Nonetheless, the quality of the links may not live up to expectations. First, purely URL-based approaches favor speed, sacrificing precision. Language identification tasks are a good example of this phenomenon (Baykan et al., 2008). Second, machine-translated content is a major issue, as is text quality in general, especially when it comes to web texts (Arase & Zhou, 2013). Third, mixed-language documents slow down text gathering processes (King & Abney, 2013). Fourth, link diversity is also a problem, which in my opinion has not gotten the attention it deserves. Last, the resource is constantly moving. Regular exploration and re-analysis could be the way to go to ensure the durability of the resource.

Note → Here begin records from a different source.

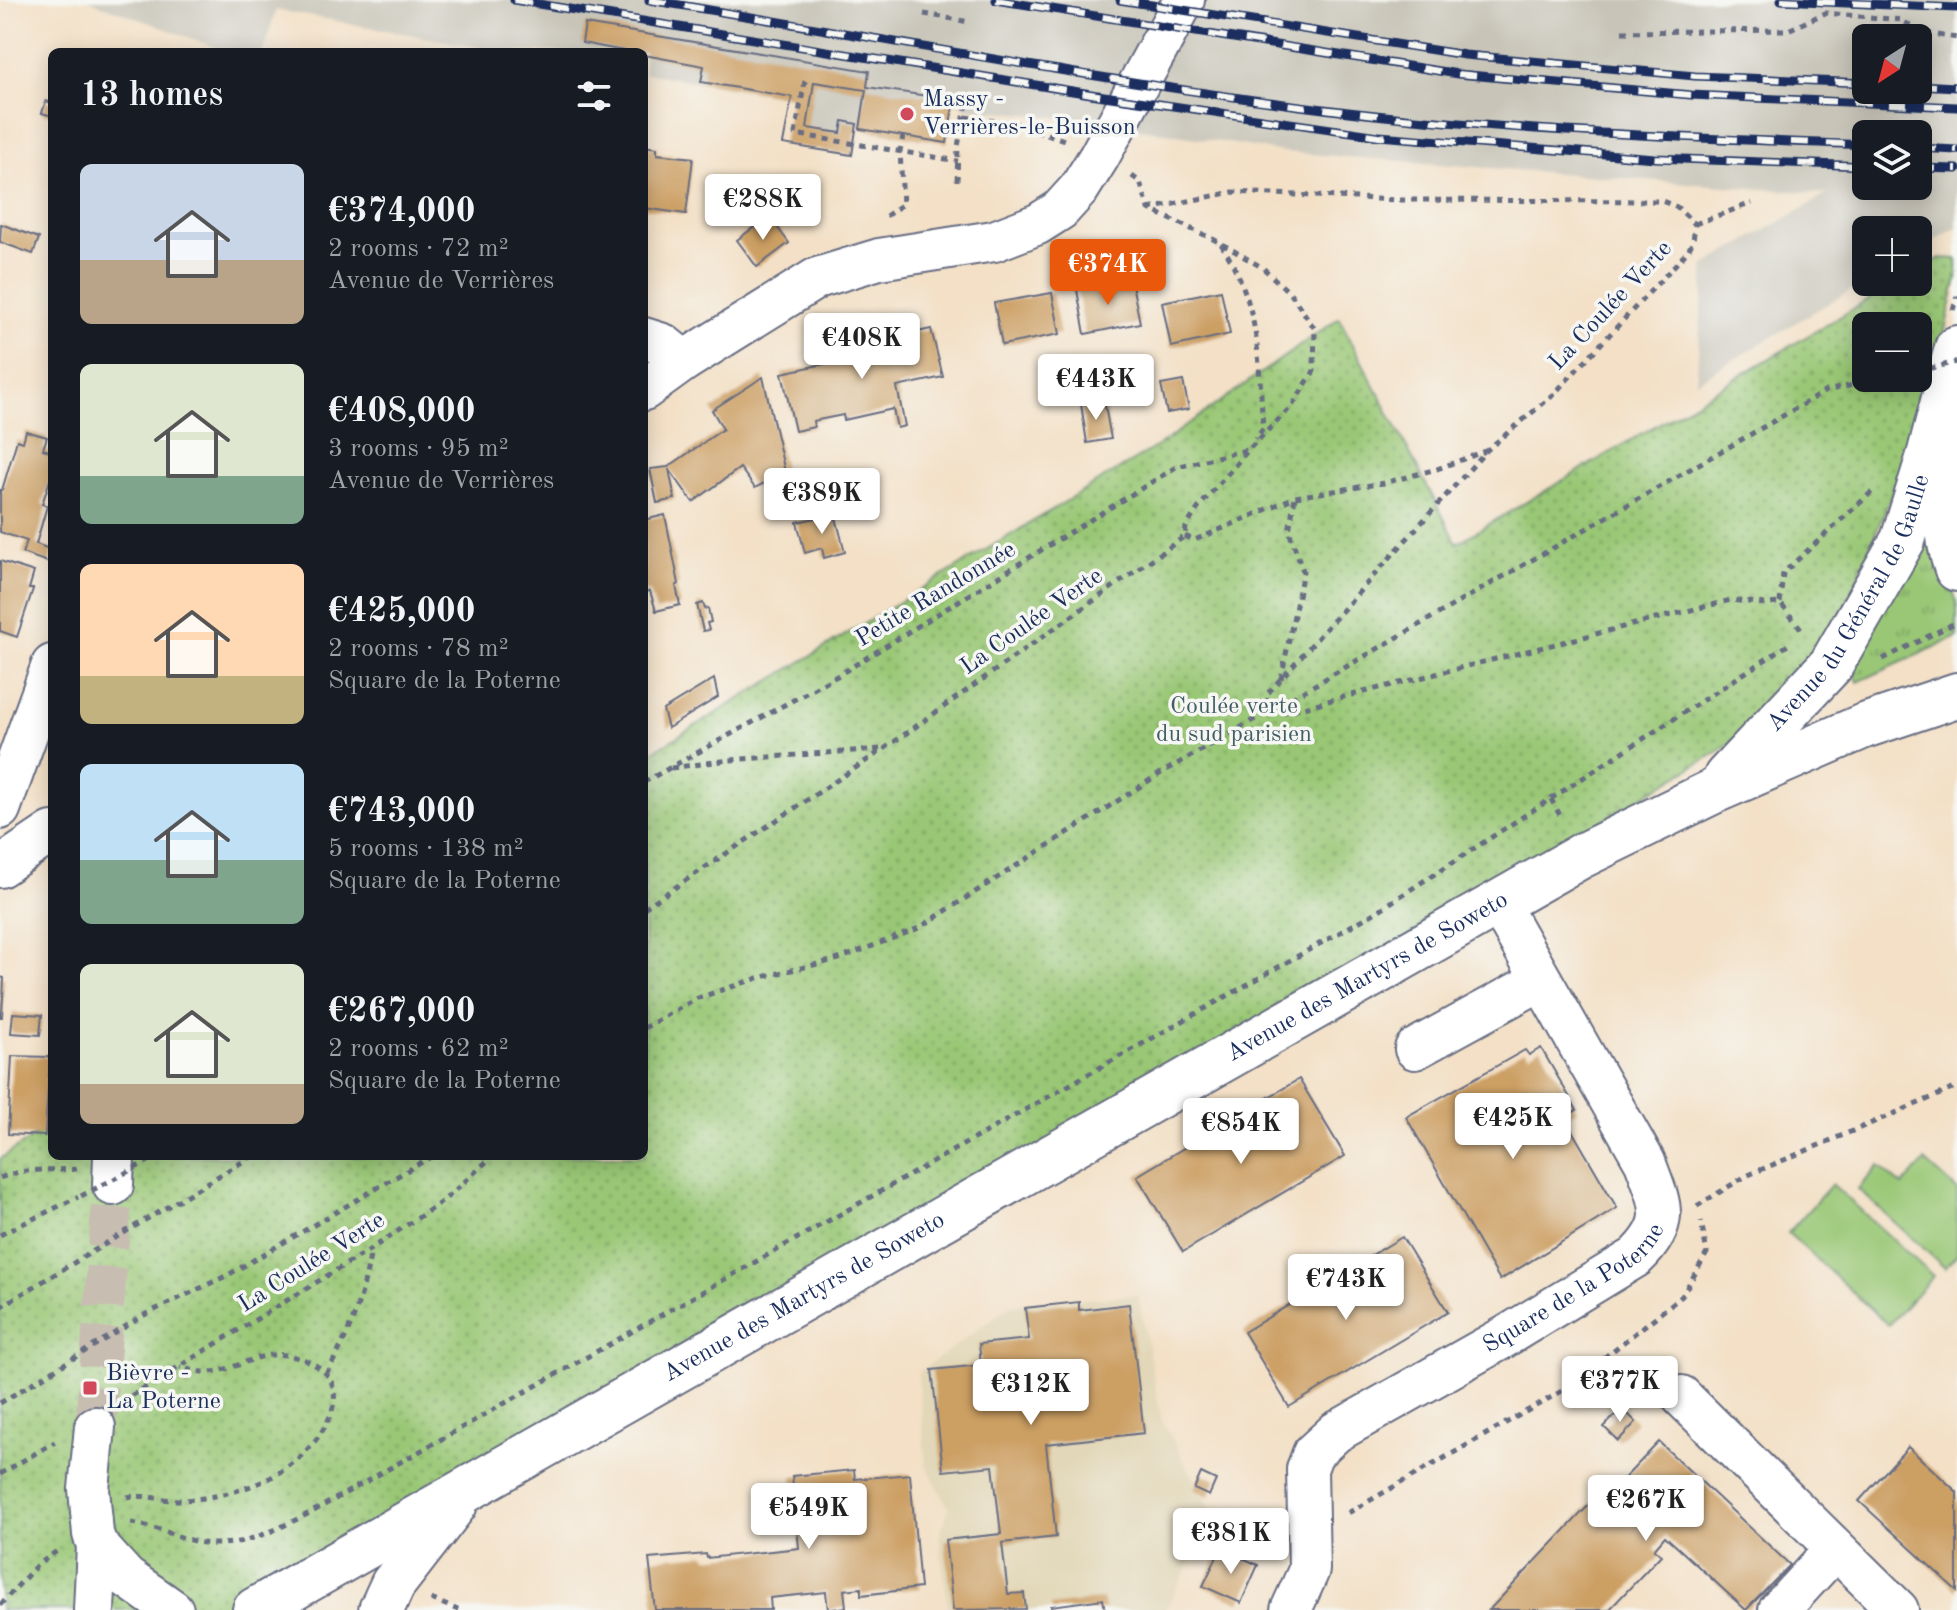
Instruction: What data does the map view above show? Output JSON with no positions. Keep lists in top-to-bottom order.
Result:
{
  "streets": {
    "main road": ["Avenue du Général de Gaulle", "Avenue des Martyrs de Soweto"],
    "street": ["Square de la Poterne"],
    "path": ["La Coulée Verte", "Petite Randonnée"]
  },
  "crossings": [
    ["La Coulée Verte", "Petite Randonnée"],
    ["Avenue du Général de Gaulle", "Avenue des Martyrs de Soweto"],
    ["Avenue des Martyrs de Soweto", "Square de la Poterne"]
  ],
  "parks": ["Coulée verte du sud parisien"],
  "places": {
    "other": ["Massy - Verrières-le-Buisson"],
    "transit": ["Bièvre - La Poterne"]
  },
  "north": "bottom left",
  "page": {
    "map_buttons": ["+", "−"],
    "heading": "13 homes",
    "list": [
      {
        "name": "€374,000",
        "note": "2 rooms · 72 m² · Avenue de Verrières"
      },
      {
        "name": "€408,000",
        "note": "3 rooms · 95 m² · Avenue de Verrières"
      },
      {
        "name": "€425,000",
        "note": "2 rooms · 78 m² · Square de la Poterne"
      },
      {
        "name": "€743,000",
        "note": "5 rooms · 138 m² · Square de la Poterne"
      },
      {
        "name": "€267,000",
        "note": "2 rooms · 62 m² · Square de la Poterne"
      }
    ],
    "price": [
      "€288K",
      "€374K",
      "€408K",
      "€443K",
      "€389K",
      "€425K",
      "€854K",
      "€743K",
      "€377K",
      "€312K",
      "€267K",
      "€549K",
      "€381K"
    ]
  }
}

The inefficiency of crawling The crawling process in itself cannot be completely inefficient:
since even content prediction using URLs cannot be expected to be accurate, the links have to be visited in order to retrieve the content of a page, if only to discover that there is no or little text content. Once the web documents are stored, up to 94% of the web documents which have been downloaded and stored are eliminated during preprocessing (Schäfer & Bildhauer, 2013).
Thus, crawling and preprocessing are resource-intensive, so that the fact that much com-putation time could be saved is highly relevant, in particular when processing power is short.

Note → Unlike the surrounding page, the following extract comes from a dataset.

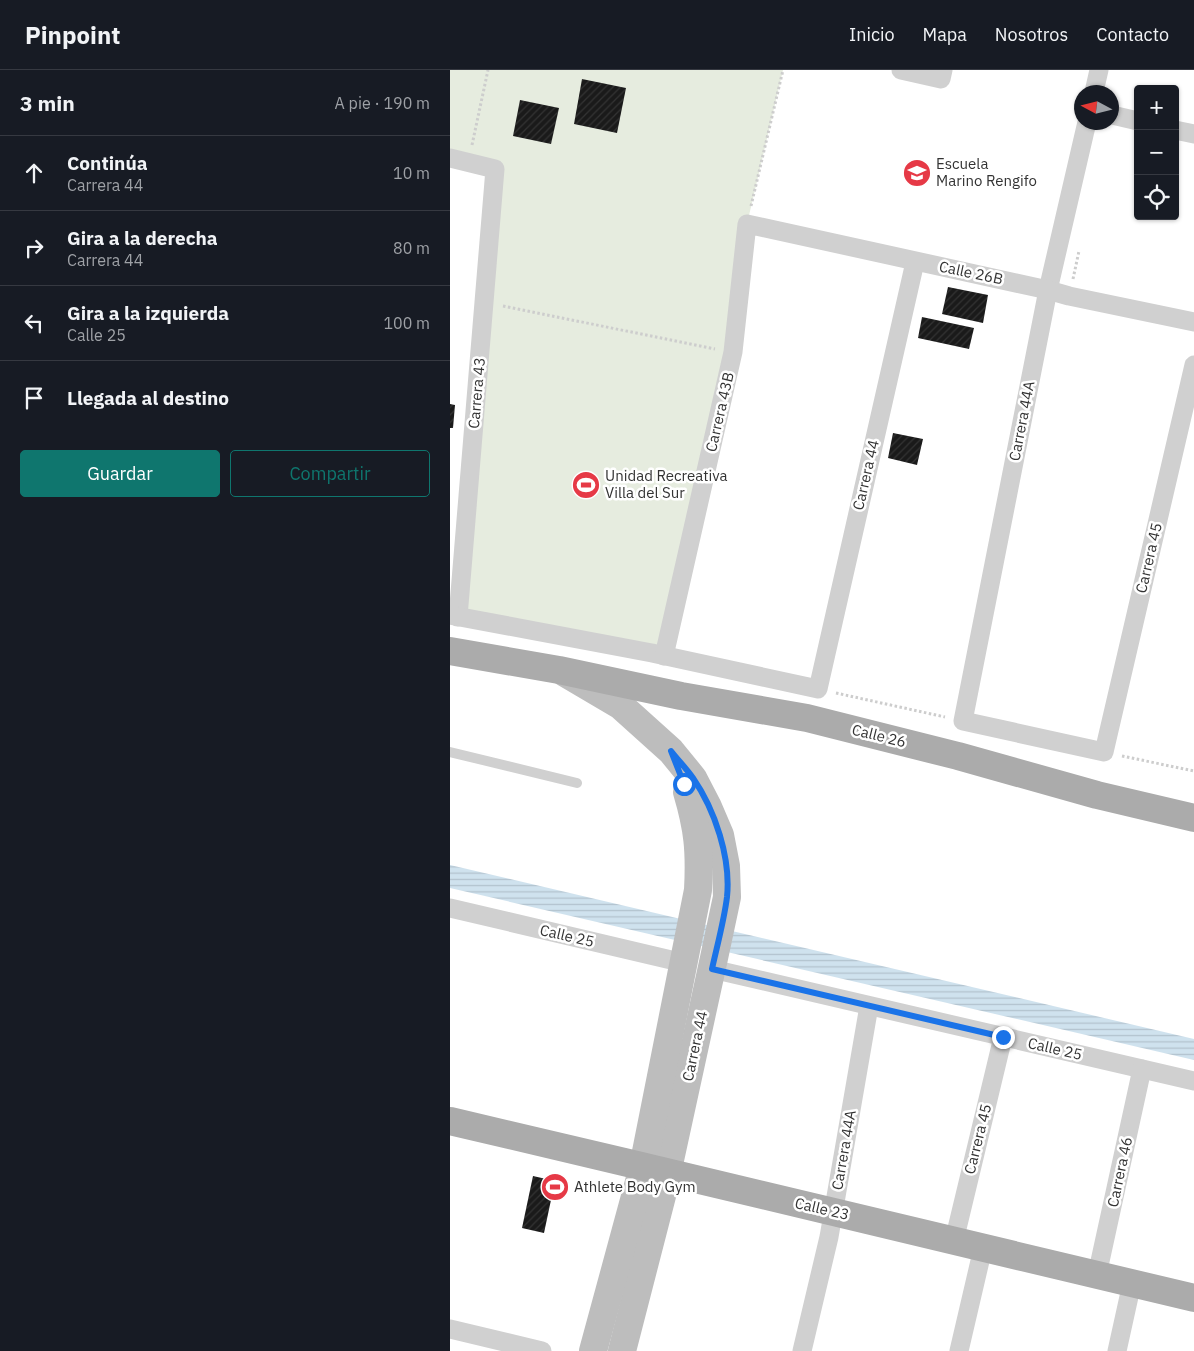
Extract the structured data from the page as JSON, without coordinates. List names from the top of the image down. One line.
{"streets":{"main road":["Carrera 44","Calle 26","Calle 23"],"street":["Calle 26B","Carrera 43","Carrera 43B","Carrera 44A","Carrera 45","Calle 25","Carrera 46"]},"crossings":[["Calle 26B","Carrera 43B"],["Calle 26B","Carrera 44A"],["Calle 26B","Carrera 44"],["Carrera 44A","Calle 25"],["Carrera 44A","Calle 23"],["Carrera 44","Calle 26"],["Carrera 44","Calle 25"],["Carrera 44","Calle 23"],["Carrera 45","Calle 25"],["Carrera 45","Calle 23"],["Calle 25","Carrera 46"],["Carrera 46","Calle 23"]],"places":{"school or university":["Escuela Marino Rengifo"],"sports":["Unidad Recreativa Villa del Sur","Athlete Body Gym"]},"north":"left","page":{"header":"Pinpoint","nav":["Inicio","Mapa","Nosotros","Contacto"],"heading":["3 min","A pie · 190 m"],"map_buttons":["+","−"],"list":[["Continúa","Carrera 44","10 m"],["Gira a la derecha","Carrera 44","80 m"],["Gira a la izquierda","Calle 25","100 m"],"Llegada al destino"],"buttons":["Guardar","Compartir"]}}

Thus, the question is whether crawling (in)efficiency is unalterable or if it can be improved.
As it is not possible to start a web crawl from scratch, the question concerns both the sources and the course of the crawl, and can be roughly formulated as such: where may one find web pages which are bound to be interesting for corpus linguists and which in turn contain many links to other interesting web pages?

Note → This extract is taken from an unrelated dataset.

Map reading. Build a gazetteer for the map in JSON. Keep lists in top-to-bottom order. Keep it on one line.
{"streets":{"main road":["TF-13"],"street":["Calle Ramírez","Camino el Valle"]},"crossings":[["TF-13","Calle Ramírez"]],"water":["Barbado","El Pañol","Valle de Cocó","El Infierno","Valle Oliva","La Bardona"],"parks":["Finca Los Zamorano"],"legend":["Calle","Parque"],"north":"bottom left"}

Preprocessing I used the word preprocessing, and not post-processing as sometimes found in the literature, in order to highlight the fact that it is this operation that makes corpora exploitable and available in a linguistic sense. It is more than just a cleaning operation, as it involves selecting the texts and balancing a corpus between opportunistic inclusion and strict selectivity, thus affecting its general profile and quality.
One may say that preprocessing suffers from a lack of attention since there is no external evaluation procedure as to how useful given web texts are for a corpus, and the last evaluation campaign regarding boilerplate removal dates back from 2008 and leaves much to be desired.
3.4.3 (Open) questions
Answerable questions The following questions are answered at least partially in the follow-ing:
• How can the linguistic relevance of web data be assessed?
Under what conditions is a text worthy to become part of a corpus?
• Is it possible for public research infrastructures to gather large quantities of text from the Web
In fact, Tanguy (2013) states that publicly funded research centers cannot compete with commercial search engines, mostly because of infrastructure costs. The answer to that problem may be to look for more efficient ways to build web corpora. In the following, solutions are introduced (see chapter 4).
– Are there ways to cope for the search engine APIs which are being closed when looking for URL crawling seeds?
– What are possible ways towards more efficient crawls?
– How can web corpus construction and its issues be brought closer to linguists and not left to “crawl engineers"?
• Operationalize document classification Towards the reproducibility of decisions
Open questions The following questions arise from the state of the art presented in the general introduction as well as in this part. They are known to be of interest, but fall beyond the scope of this work.
• How many text genres can be identified on the web?
What are the best machine learning techniques to deal with these genres?
• What is the best way to find promising and evenly distributed URL crawling seeds?
What is the best crawling strategy?
• What is the most adequate solution to the debate about corpus balance?
• What is the best boilerplate removal method? How can it be evaluated on a wide range of criteria and texts?